WORK ITEM:
Line by line, copy out the data below exactly.

TASK INPUTS:
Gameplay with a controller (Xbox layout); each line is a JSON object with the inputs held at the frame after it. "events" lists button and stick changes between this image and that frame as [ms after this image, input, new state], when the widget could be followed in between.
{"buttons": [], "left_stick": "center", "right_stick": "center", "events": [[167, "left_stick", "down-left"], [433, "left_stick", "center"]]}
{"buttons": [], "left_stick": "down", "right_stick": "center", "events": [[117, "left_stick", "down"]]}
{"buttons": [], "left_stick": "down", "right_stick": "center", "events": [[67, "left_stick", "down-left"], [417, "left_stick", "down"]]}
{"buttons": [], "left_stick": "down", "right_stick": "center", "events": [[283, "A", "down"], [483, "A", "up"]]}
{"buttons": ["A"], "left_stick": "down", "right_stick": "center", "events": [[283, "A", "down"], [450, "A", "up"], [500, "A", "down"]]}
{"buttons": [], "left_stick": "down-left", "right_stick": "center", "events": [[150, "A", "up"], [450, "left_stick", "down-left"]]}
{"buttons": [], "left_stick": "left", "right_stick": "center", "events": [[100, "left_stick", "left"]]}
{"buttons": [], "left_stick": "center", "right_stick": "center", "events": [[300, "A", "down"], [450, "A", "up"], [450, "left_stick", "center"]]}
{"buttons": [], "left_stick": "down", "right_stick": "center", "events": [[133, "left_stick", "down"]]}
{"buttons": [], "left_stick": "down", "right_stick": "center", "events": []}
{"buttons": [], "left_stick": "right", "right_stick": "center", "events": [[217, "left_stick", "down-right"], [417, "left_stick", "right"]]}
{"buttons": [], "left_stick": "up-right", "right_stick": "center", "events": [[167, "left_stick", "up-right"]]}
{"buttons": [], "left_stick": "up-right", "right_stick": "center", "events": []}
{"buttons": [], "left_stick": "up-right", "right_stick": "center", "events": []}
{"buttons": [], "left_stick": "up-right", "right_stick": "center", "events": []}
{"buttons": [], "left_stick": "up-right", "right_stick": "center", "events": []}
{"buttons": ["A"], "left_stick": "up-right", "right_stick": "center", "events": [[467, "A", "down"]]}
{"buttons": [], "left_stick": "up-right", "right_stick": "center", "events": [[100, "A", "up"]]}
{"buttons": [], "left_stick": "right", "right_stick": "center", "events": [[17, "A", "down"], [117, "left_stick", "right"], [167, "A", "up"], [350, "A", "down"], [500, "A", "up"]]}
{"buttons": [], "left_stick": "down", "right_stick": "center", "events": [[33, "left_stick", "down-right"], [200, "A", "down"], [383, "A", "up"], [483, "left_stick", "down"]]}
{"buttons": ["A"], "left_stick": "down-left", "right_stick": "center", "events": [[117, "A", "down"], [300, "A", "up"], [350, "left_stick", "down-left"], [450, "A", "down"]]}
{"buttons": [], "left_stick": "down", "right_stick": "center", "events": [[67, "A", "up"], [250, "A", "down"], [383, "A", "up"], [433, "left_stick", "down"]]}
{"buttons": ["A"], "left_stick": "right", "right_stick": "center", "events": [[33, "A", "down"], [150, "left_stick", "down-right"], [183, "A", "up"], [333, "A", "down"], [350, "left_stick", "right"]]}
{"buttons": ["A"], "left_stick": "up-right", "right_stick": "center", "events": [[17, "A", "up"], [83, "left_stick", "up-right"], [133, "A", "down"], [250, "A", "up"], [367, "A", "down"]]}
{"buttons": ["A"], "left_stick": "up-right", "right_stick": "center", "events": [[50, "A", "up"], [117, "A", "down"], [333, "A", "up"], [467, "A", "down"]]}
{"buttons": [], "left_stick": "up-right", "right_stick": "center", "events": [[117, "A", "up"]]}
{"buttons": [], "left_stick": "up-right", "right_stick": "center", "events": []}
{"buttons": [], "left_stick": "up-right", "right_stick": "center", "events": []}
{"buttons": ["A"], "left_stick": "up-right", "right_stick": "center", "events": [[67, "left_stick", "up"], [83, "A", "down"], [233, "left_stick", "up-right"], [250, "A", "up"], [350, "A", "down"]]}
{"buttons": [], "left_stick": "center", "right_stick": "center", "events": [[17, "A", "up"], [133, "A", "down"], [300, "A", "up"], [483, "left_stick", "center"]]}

OUTPUT:
Gameplay with a controller (Xbox layout); each line is a JSON object with the inputs held at the frame after it. "events" lists button and stick changes between this image and that frame as [ms after this image, input, new state], when the widget could be followed in between.
{"buttons": [], "left_stick": "center", "right_stick": "center", "events": [[167, "left_stick", "down-left"], [433, "left_stick", "center"]]}
{"buttons": [], "left_stick": "down", "right_stick": "center", "events": [[117, "left_stick", "down"]]}
{"buttons": [], "left_stick": "down", "right_stick": "center", "events": [[67, "left_stick", "down-left"], [417, "left_stick", "down"]]}
{"buttons": [], "left_stick": "down", "right_stick": "center", "events": [[283, "A", "down"], [483, "A", "up"]]}
{"buttons": ["A"], "left_stick": "down", "right_stick": "center", "events": [[283, "A", "down"], [450, "A", "up"], [500, "A", "down"]]}
{"buttons": [], "left_stick": "down-left", "right_stick": "center", "events": [[150, "A", "up"], [450, "left_stick", "down-left"]]}
{"buttons": [], "left_stick": "left", "right_stick": "center", "events": [[100, "left_stick", "left"]]}
{"buttons": [], "left_stick": "center", "right_stick": "center", "events": [[300, "A", "down"], [450, "A", "up"], [450, "left_stick", "center"]]}
{"buttons": [], "left_stick": "down", "right_stick": "center", "events": [[133, "left_stick", "down"]]}
{"buttons": [], "left_stick": "down", "right_stick": "center", "events": []}
{"buttons": [], "left_stick": "right", "right_stick": "center", "events": [[217, "left_stick", "down-right"], [417, "left_stick", "right"]]}
{"buttons": [], "left_stick": "up-right", "right_stick": "center", "events": [[167, "left_stick", "up-right"]]}
{"buttons": [], "left_stick": "up-right", "right_stick": "center", "events": []}
{"buttons": [], "left_stick": "up-right", "right_stick": "center", "events": []}
{"buttons": [], "left_stick": "up-right", "right_stick": "center", "events": []}
{"buttons": [], "left_stick": "up-right", "right_stick": "center", "events": []}
{"buttons": ["A"], "left_stick": "up-right", "right_stick": "center", "events": [[467, "A", "down"]]}
{"buttons": [], "left_stick": "up-right", "right_stick": "center", "events": [[100, "A", "up"]]}
{"buttons": [], "left_stick": "right", "right_stick": "center", "events": [[17, "A", "down"], [117, "left_stick", "right"], [167, "A", "up"], [350, "A", "down"], [500, "A", "up"]]}
{"buttons": [], "left_stick": "down", "right_stick": "center", "events": [[33, "left_stick", "down-right"], [200, "A", "down"], [383, "A", "up"], [483, "left_stick", "down"]]}
{"buttons": ["A"], "left_stick": "down-left", "right_stick": "center", "events": [[117, "A", "down"], [300, "A", "up"], [350, "left_stick", "down-left"], [450, "A", "down"]]}
{"buttons": [], "left_stick": "down", "right_stick": "center", "events": [[67, "A", "up"], [250, "A", "down"], [383, "A", "up"], [433, "left_stick", "down"]]}
{"buttons": ["A"], "left_stick": "right", "right_stick": "center", "events": [[33, "A", "down"], [150, "left_stick", "down-right"], [183, "A", "up"], [333, "A", "down"], [350, "left_stick", "right"]]}
{"buttons": ["A"], "left_stick": "up-right", "right_stick": "center", "events": [[17, "A", "up"], [83, "left_stick", "up-right"], [133, "A", "down"], [250, "A", "up"], [367, "A", "down"]]}
{"buttons": ["A"], "left_stick": "up-right", "right_stick": "center", "events": [[50, "A", "up"], [117, "A", "down"], [333, "A", "up"], [467, "A", "down"]]}
{"buttons": [], "left_stick": "up-right", "right_stick": "center", "events": [[117, "A", "up"]]}
{"buttons": [], "left_stick": "up-right", "right_stick": "center", "events": []}
{"buttons": [], "left_stick": "up-right", "right_stick": "center", "events": []}
{"buttons": ["A"], "left_stick": "up-right", "right_stick": "center", "events": [[67, "left_stick", "up"], [83, "A", "down"], [233, "left_stick", "up-right"], [250, "A", "up"], [350, "A", "down"]]}
{"buttons": [], "left_stick": "center", "right_stick": "center", "events": [[17, "A", "up"], [133, "A", "down"], [300, "A", "up"], [483, "left_stick", "center"]]}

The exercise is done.